## [EXERCISE]
Gather every line in the items below that contains the string "rotated", and copy each such line in full.

## [SOURCE RECORDS]
● ● ● ● ●
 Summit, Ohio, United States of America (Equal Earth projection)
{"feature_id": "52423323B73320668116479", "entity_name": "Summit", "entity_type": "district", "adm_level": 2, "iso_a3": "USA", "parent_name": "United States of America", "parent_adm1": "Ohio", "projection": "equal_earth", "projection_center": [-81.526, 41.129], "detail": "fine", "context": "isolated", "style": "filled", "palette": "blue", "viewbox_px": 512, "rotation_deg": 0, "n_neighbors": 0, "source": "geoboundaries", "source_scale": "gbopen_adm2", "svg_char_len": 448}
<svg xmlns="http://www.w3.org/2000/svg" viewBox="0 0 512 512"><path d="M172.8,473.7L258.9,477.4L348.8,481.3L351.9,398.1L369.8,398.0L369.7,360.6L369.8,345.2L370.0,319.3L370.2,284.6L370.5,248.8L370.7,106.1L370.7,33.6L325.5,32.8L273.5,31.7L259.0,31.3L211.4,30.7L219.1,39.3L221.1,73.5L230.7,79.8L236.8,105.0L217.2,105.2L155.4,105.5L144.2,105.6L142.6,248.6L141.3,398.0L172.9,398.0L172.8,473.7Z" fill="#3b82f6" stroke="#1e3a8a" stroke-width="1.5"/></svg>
● ● ● ● ●
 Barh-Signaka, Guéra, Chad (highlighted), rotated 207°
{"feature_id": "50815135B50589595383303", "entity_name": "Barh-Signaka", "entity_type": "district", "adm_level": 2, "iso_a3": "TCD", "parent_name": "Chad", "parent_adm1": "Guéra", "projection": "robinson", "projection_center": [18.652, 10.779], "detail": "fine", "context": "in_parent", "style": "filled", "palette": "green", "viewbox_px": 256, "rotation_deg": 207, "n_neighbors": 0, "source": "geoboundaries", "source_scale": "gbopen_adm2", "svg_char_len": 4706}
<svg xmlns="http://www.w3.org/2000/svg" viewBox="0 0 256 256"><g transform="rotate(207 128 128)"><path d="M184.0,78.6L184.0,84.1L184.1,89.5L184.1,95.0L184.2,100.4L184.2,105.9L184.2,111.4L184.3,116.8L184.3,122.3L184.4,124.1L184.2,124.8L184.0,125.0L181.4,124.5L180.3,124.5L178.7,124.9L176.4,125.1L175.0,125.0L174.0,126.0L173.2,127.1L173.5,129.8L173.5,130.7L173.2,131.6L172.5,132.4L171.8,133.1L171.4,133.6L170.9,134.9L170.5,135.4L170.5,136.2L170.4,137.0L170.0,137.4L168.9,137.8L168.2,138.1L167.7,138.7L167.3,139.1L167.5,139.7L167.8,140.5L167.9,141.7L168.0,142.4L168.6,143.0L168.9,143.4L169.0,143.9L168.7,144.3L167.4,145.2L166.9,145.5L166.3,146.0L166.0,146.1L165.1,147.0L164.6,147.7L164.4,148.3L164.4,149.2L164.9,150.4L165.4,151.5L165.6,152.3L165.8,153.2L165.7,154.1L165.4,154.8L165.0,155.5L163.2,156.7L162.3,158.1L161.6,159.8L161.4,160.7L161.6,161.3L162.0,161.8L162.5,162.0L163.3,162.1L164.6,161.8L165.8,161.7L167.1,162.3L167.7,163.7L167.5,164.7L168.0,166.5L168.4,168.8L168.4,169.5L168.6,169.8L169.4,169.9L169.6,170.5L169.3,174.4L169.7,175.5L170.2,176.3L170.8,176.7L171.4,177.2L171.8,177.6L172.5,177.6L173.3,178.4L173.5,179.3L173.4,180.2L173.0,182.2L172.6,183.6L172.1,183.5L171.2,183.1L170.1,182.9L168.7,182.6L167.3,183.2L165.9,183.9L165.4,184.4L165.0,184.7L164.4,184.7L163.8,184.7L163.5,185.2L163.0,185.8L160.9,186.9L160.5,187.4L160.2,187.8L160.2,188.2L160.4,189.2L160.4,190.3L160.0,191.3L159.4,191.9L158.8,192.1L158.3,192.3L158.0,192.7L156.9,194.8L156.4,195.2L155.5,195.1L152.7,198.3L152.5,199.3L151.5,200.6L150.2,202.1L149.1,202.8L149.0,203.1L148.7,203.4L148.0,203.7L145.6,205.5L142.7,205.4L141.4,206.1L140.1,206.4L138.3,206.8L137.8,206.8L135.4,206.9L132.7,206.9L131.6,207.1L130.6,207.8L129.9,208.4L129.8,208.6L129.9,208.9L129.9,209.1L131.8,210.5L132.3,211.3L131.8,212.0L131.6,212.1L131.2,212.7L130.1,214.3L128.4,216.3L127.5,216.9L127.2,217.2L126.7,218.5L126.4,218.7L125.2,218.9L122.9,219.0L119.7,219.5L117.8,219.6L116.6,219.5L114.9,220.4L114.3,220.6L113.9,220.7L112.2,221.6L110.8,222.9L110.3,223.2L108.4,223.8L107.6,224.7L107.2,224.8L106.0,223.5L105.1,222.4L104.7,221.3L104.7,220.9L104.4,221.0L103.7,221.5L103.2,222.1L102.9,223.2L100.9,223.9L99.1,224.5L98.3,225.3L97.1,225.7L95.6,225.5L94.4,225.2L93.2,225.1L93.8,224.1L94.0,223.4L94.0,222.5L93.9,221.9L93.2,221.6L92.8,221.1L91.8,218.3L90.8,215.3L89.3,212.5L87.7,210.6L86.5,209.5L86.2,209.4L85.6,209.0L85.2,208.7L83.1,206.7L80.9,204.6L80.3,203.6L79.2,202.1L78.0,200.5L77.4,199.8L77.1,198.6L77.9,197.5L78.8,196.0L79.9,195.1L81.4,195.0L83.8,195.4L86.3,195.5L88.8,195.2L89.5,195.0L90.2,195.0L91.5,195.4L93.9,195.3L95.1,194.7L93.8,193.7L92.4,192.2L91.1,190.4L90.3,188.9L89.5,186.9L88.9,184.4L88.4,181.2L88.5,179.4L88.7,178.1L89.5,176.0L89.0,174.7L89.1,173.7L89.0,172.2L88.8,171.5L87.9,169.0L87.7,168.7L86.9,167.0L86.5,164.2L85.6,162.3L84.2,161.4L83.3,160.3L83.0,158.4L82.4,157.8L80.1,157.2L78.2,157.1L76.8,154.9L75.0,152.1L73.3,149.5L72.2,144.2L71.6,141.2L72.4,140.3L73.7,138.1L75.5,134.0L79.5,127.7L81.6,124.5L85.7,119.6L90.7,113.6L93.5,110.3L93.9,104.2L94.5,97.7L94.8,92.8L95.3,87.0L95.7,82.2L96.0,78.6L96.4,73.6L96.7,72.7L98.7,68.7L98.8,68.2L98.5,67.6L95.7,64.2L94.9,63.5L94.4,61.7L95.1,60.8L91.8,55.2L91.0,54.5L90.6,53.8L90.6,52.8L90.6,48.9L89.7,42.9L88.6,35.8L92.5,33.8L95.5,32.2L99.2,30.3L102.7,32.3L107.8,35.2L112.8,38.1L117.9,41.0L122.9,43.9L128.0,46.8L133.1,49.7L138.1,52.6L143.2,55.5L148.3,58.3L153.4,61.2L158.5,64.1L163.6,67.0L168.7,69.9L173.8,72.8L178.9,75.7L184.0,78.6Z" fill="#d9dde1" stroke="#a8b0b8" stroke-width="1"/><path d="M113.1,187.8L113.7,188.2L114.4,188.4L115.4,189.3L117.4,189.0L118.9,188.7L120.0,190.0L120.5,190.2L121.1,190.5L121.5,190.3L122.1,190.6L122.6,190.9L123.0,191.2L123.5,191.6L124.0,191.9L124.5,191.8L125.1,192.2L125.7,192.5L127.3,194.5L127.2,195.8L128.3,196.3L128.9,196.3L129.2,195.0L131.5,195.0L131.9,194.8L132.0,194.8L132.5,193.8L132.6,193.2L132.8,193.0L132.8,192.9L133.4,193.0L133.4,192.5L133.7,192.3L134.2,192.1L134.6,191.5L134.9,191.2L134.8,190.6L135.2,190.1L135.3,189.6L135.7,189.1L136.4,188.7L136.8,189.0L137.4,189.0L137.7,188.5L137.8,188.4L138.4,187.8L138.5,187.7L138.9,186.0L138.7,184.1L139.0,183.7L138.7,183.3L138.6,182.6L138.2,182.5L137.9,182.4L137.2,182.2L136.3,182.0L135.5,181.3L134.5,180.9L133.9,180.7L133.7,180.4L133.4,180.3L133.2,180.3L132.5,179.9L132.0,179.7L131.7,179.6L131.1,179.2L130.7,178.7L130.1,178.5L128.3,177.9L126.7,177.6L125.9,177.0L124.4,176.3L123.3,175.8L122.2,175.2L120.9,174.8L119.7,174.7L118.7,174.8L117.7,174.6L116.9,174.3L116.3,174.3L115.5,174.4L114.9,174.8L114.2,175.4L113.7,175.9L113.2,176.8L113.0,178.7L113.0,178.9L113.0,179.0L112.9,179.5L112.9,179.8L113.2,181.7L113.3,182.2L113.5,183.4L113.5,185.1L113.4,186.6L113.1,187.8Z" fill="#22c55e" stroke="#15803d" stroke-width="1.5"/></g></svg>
● ● ● ● ●
## [FULL OUTPUT]
 Barh-Signaka, Guéra, Chad (highlighted), rotated 207°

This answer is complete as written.